_EXERCISE DETAILS_
Print the items word for word, starting at their first line and ending after the line that contains "platform’s latest developments.". Leave the pictures out of your answer.
╭──
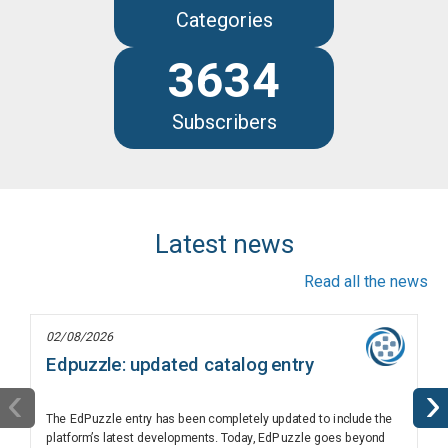
Categories
3634
Subscribers
Latest news
Read all the news
02/08/2026
Edpuzzle: updated catalog entry
‹
›
The EdPuzzle entry has been completely updated to include the
platform’s latest developments. Today, EdPuzzle goes beyond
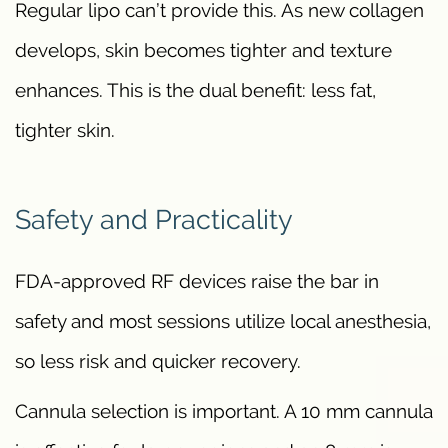
Regular lipo can’t provide this. As new collagen
develops, skin becomes tighter and texture
enhances. This is the dual benefit: less fat,
tighter skin.
Safety and Practicality
FDA-approved RF devices raise the bar in
safety and most sessions utilize local anesthesia,
so less risk and quicker recovery.
Cannula selection is important. A 10 mm cannula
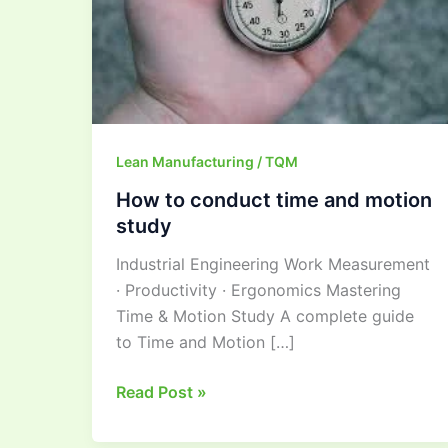
motion
study
Lean Manufacturing / TQM
How to conduct time and motion
study
Industrial Engineering Work Measurement
· Productivity · Ergonomics Mastering
Time & Motion Study A complete guide
to Time and Motion […]
Read Post »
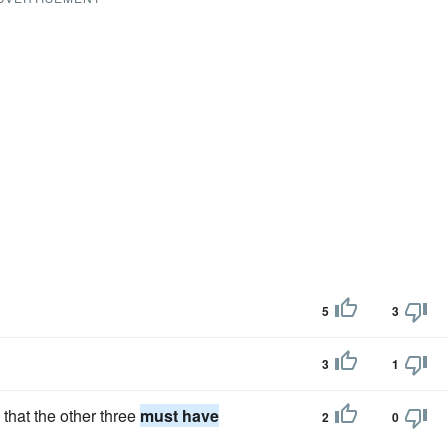
5
3
3
1
that the other three
must have
2
0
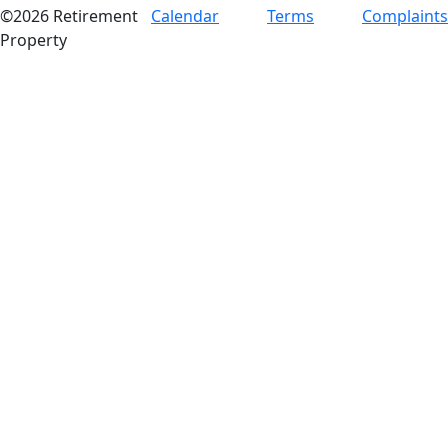
©2026 Retirement
Calendar
Terms
Complaints
Property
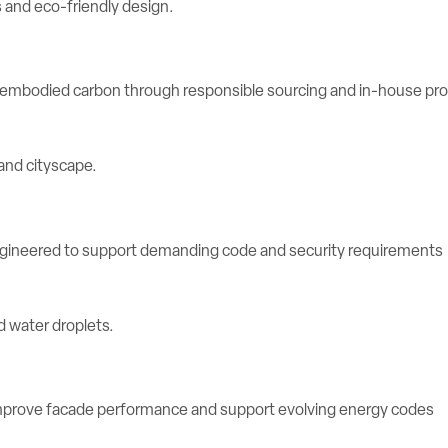
e embodied carbon through responsible sourcing and in-house pr
engineered to support demanding code and security requirements
rove facade performance and support evolving energy codes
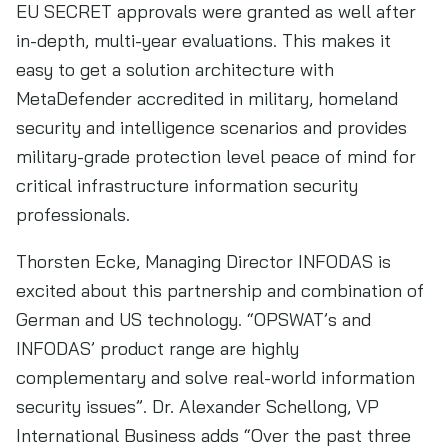
EU SECRET approvals were granted as well after
in-depth, multi-year evaluations. This makes it
easy to get a solution architecture with
MetaDefender accredited in military, homeland
security and intelligence scenarios and provides
military-grade protection level peace of mind for
critical infrastructure information security
professionals.
Thorsten Ecke, Managing Director INFODAS is
excited about this partnership and combination of
German and US technology. “OPSWAT’s and
INFODAS’ product range are highly
complementary and solve real-world information
security issues”. Dr. Alexander Schellong, VP
International Business adds “Over the past three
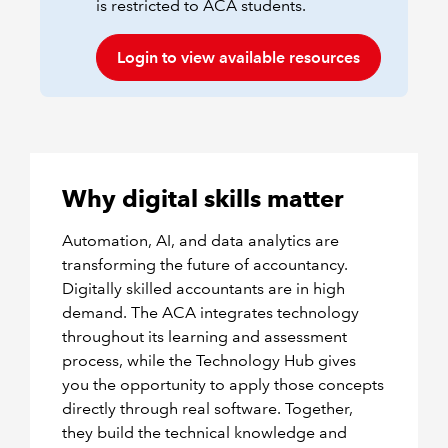
is restricted to ACA students.
Login to view available resources
Why digital skills matter
Automation, AI, and data analytics are
transforming the future of accountancy.
Digitally skilled accountants are in high
demand. The ACA integrates technology
throughout its learning and assessment
process, while the Technology Hub gives
you the opportunity to apply those concepts
directly through real software. Together,
they build the technical knowledge and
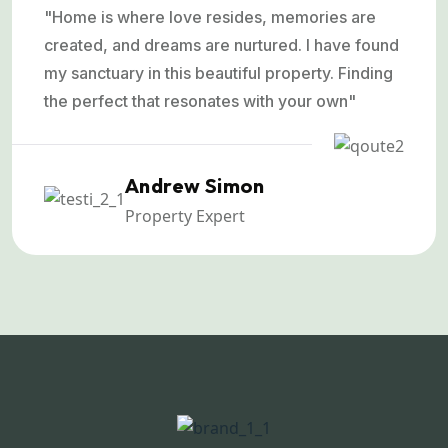
"Home is where love resides, memories are
created, and dreams are nurtured. I have found
my sanctuary in this beautiful property. Finding
the perfect that resonates with your own"
Andrew Simon
Property Expert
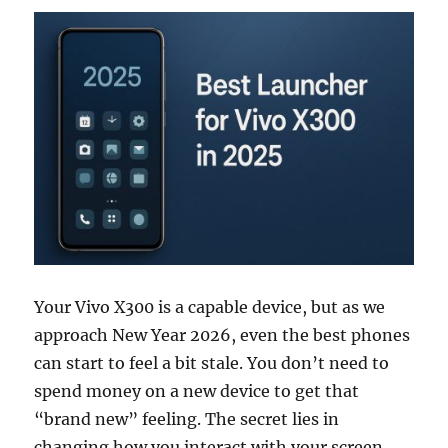
Your Vivo X300 is a capable device, but as we
approach New Year 2026, even the best phones
can start to feel a bit stale. You don’t need to
spend money on a new device to get that
“brand new” feeling. The secret lies in
changing how you interact with your screen.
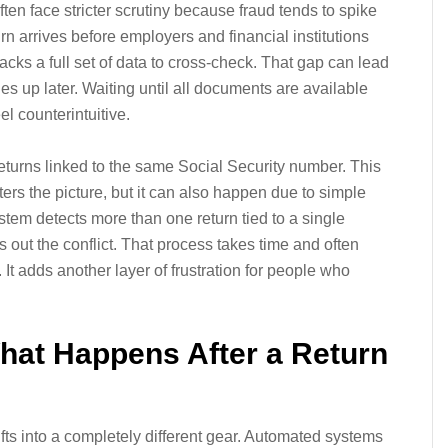
often face stricter scrutiny because fraud tends to spike
rn arrives before employers and financial institutions
acks a full set of data to cross-check. That gap can lead
es up later. Waiting until all documents are available
el counterintuitive.
eturns linked to the same Social Security number. This
ters the picture, but it can also happen due to simple
stem detects more than one return tied to a single
rts out the conflict. That process takes time and often
It adds another layer of frustration for people who
hat Happens After a Return
ifts into a completely different gear. Automated systems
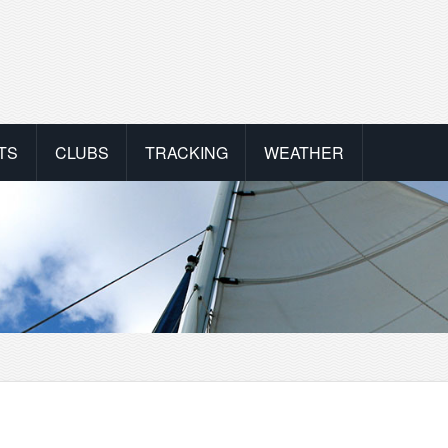
TS
CLUBS
TRACKING
WEATHER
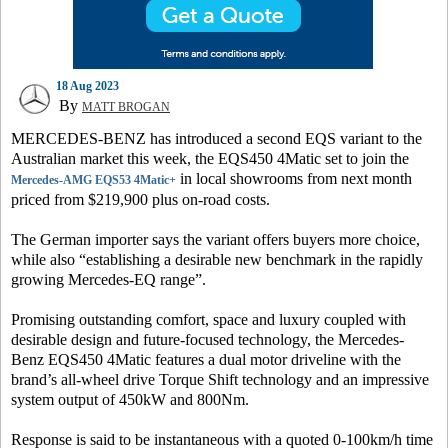
18 Aug 2023
By
MATT BROGAN
MERCEDES-BENZ has introduced a second EQS variant to the
Australian market this week, the EQS450 4Matic set to join the
in local showrooms from next month
Mercedes-AMG EQS53 4Matic+
priced from $219,900 plus on-road costs.
The German importer says the variant offers buyers more choice,
while also “establishing a desirable new benchmark in the rapidly
growing Mercedes-EQ range”.
Promising outstanding comfort, space and luxury coupled with
desirable design and future-focused technology, the Mercedes-
Benz EQS450 4Matic features a dual motor driveline with the
brand’s all-wheel drive Torque Shift technology and an impressive
system output of 450kW and 800Nm.
Response is said to be instantaneous with a quoted 0-100km/h time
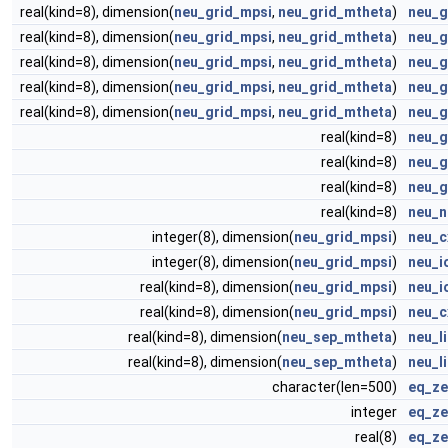
real(kind=8), dimension(
neu_grid_mpsi
,
neu_grid_mtheta
)
neu_g
real(kind=8), dimension(
neu_grid_mpsi
,
neu_grid_mtheta
)
neu_g
real(kind=8), dimension(
neu_grid_mpsi
,
neu_grid_mtheta
)
neu_g
real(kind=8), dimension(
neu_grid_mpsi
,
neu_grid_mtheta
)
neu_g
real(kind=8), dimension(
neu_grid_mpsi
,
neu_grid_mtheta
)
neu_g
real(kind=8)
neu_g
real(kind=8)
neu_g
real(kind=8)
neu_g
real(kind=8)
neu_n
integer(8), dimension(
neu_grid_mpsi
)
neu_c
integer(8), dimension(
neu_grid_mpsi
)
neu_i
real(kind=8), dimension(
neu_grid_mpsi
)
neu_i
real(kind=8), dimension(
neu_grid_mpsi
)
neu_c
real(kind=8), dimension(
neu_sep_mtheta
)
neu_l
real(kind=8), dimension(
neu_sep_mtheta
)
neu_l
character(len=500)
eq_ze
integer
eq_ze
real(8)
eq_ze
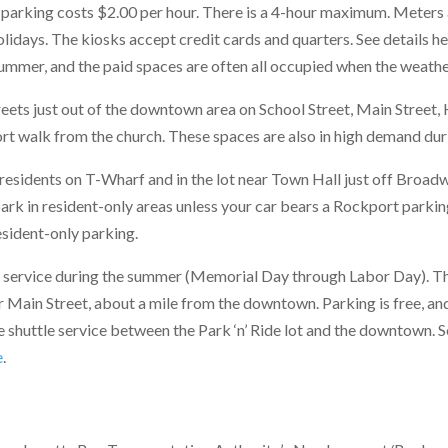
parking costs $2.00 per hour. There is a 4-hour maximum. Meters a
lidays. The kiosks accept credit cards and quarters. See details he
 summer, and the paid spaces are often all occupied when the weathe
reets just out of the downtown area on School Street, Main Street, 
rt walk from the church. These spaces are also in high demand duri
residents on T-Wharf and in the lot near Town Hall just off Broadw
ark in resident-only areas unless your car bears a Rockport parkin
sident-only parking.
e service during the summer (Memorial Day through Labor Day). The 
er Main Street, about a mile from the downtown. Parking is free, a
e shuttle service between the Park ‘n’ Ride lot and the downtown.
e
.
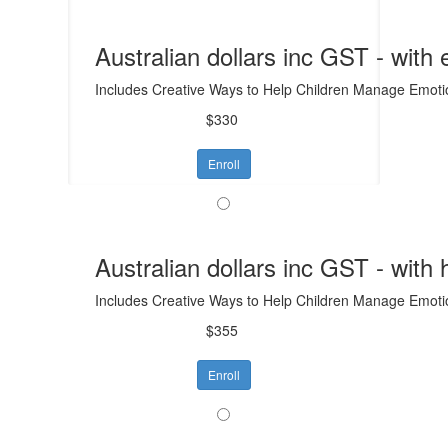
Australian dollars inc GST - with
Includes Creative Ways to Help Children Manage Emotion
$330
Enroll
Australian dollars inc GST - with
Includes Creative Ways to Help Children Manage Emotion
$355
Enroll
╰──
_EXERCISE ANSWER_
Categories
3634
Subscribers
Latest news
Read all the news
02/08/2026
Edpuzzle: updated catalog entry
‹
›
The EdPuzzle entry has been completely updated to include the
platform’s latest developments. Today, EdPuzzle goes beyond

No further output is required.